T-Mobile waves goodbye to video jitters

  • It's a bit late, but T-Mobile has added an L4S real-time application upgrade to their 5G network
  • Analyst Daryl Schoolar said this benefit both mobile and FWA customers
  • T-Mobile said that the upgrade could help enterprises with video training, remote collaboration, or field support and more

Say goodbye to choppy video calls — at least if you're a T-Mobile customer.

T-Mobile has introduced a L4S update to its network, which it has previously described as a "5G-Advanced" upgrade to its standalone 5G (5 G SA) network, which will improve real-time video performance for both fixed and mobile T-Mobile users.

L4S stands for “low latency, low loss, scalable throughput,” and unblocks networks by allowing faster movements of data packets for specific applications in real-time. "L4S consistently delivers low latency, minimal packet loss and real-time responsiveness — even under heavy traffic," T-Mobile CTO John Saw said in a recent blog.

T-Mobile's president of technology, Ulf Ewaldsson, told Fierce Network in October 2024 that the L4S upgrade would arrive before the end of that year. It's about half-a-year late but now the update is here.

"Unlike hardware upgrades, enabling L4S doesn’t require ripping and replacing infrastructure. It’s a software-side capability that we’re implementing across our nationwide network," a T-Mobile spokesperson told Fierce in an email. "This began in late Q2 2025 and continues into Q3, allowing for broad deployment across our entire nationwide 5G Advanced Network."

T-Mobile said that extended reality (XR), delivering video to smart glasses and other devices, will become a key enterprise use.

"In trials with Qualcomm and Ericsson, L4S enabled high frame-rate AR/VR experiences on slim smart glasses, dramatically reducing motion sickness and lag critical for enterprise training, remote collaboration, or field support," the spokesperson said.

We'll see how it takes for companies to actually adopt such XR-glasses.

T-Mobile also noted that L4S enables teledriving for Vay, where precision and safety rely on real-time responsiveness and a high-quality video feed. "These examples of enterprise-grade use cases are where L4S shines, especially when paired with network slicing," the spokesperson said.

On the consumer side, the spokesperson noted that video calling will be "smoother and more natural" with L4S. They also said that gaming would be a key use case. "NVIDIA GeForce NOW already supports L4S, and with T-Mobile’s 5G Advanced network, the result is ultra-responsive, lag-free mobile gameplay that feels like you’re on a console," the spokesperson added.

L4S as an FWA-helper

Recon Analytics told Fierce that the upgrade both T-Mobile's mobile customers and its fixed wireless access (FWA) users. "L4S will improve all real-time application performance for both T-Mobile’s fixed and mobile users.

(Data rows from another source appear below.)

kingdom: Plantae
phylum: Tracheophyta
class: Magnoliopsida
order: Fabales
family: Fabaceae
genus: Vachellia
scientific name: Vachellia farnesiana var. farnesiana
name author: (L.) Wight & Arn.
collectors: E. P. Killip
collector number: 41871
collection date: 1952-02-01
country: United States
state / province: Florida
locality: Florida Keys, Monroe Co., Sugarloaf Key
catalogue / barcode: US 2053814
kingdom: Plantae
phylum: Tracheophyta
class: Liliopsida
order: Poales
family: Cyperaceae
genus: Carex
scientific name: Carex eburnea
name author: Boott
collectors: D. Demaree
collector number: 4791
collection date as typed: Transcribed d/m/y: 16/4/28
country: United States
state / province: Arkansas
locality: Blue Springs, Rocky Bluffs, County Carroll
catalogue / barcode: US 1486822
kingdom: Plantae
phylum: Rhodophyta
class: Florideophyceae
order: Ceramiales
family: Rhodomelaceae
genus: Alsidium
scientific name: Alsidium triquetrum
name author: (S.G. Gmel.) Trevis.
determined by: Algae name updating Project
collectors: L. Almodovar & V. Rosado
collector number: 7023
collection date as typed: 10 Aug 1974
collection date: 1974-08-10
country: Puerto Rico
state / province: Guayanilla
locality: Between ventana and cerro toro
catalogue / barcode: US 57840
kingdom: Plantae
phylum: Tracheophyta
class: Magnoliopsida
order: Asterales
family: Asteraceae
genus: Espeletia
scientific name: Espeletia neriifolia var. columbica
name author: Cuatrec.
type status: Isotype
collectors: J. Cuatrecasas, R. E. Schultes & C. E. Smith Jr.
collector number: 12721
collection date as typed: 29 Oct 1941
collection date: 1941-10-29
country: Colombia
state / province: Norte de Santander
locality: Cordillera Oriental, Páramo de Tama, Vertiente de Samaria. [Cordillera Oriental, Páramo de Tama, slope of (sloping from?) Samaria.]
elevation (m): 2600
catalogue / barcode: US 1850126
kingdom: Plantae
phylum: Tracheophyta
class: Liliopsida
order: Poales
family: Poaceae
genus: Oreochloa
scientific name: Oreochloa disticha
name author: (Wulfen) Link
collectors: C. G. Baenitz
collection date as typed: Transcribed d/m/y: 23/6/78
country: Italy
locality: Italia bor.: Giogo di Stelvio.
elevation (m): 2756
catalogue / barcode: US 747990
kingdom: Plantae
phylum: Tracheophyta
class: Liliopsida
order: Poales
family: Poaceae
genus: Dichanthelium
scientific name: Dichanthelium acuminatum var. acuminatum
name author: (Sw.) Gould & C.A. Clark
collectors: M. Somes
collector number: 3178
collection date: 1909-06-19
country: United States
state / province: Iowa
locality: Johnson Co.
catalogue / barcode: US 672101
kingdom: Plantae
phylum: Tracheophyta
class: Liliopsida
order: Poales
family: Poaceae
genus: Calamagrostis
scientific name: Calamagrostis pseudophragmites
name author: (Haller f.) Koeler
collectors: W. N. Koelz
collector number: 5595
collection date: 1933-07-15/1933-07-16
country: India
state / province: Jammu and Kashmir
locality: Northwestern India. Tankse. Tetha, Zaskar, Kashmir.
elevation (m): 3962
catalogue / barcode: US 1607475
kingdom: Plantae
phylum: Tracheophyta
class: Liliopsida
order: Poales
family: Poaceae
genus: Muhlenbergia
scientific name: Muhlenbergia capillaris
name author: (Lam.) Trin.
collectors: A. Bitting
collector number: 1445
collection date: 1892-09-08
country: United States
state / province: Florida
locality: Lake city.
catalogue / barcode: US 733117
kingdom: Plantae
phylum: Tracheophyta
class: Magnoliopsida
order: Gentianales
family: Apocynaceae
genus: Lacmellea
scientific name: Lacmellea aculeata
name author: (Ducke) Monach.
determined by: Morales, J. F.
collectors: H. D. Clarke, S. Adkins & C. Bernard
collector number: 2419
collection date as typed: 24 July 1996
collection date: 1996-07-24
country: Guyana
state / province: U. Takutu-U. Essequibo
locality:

With consumers I think where they will see the most noticeable improvement is gaming, especially those on T-Mobile’s FWA network," Daryl Schoolar told Fierce.

Schoolar thinks this could increase help increase network traffic as "consumers and businesses who were previously frustrated with real time application performance now starting to use those applications more thanks to L4S."

Another standalone win

"The L4S capability is network-side and works automatically when supported by the applications or services they’re using – like FaceTime. Content providers handle mitigation and adaptation seamlessly in the background, so the end user gets an improved experience —no downloads, toggles, or settings are required," noted the T-Mobile Spokesperson. 

T-Mobile has previously said that its move to 5G-Advanced and the L4S upgrade was possible because it has a standalone network. As we've seen recently, the other two major U.S. are now slowly making their move into standalone. No word yet on when AT&T and Verizon will cut their video jitters.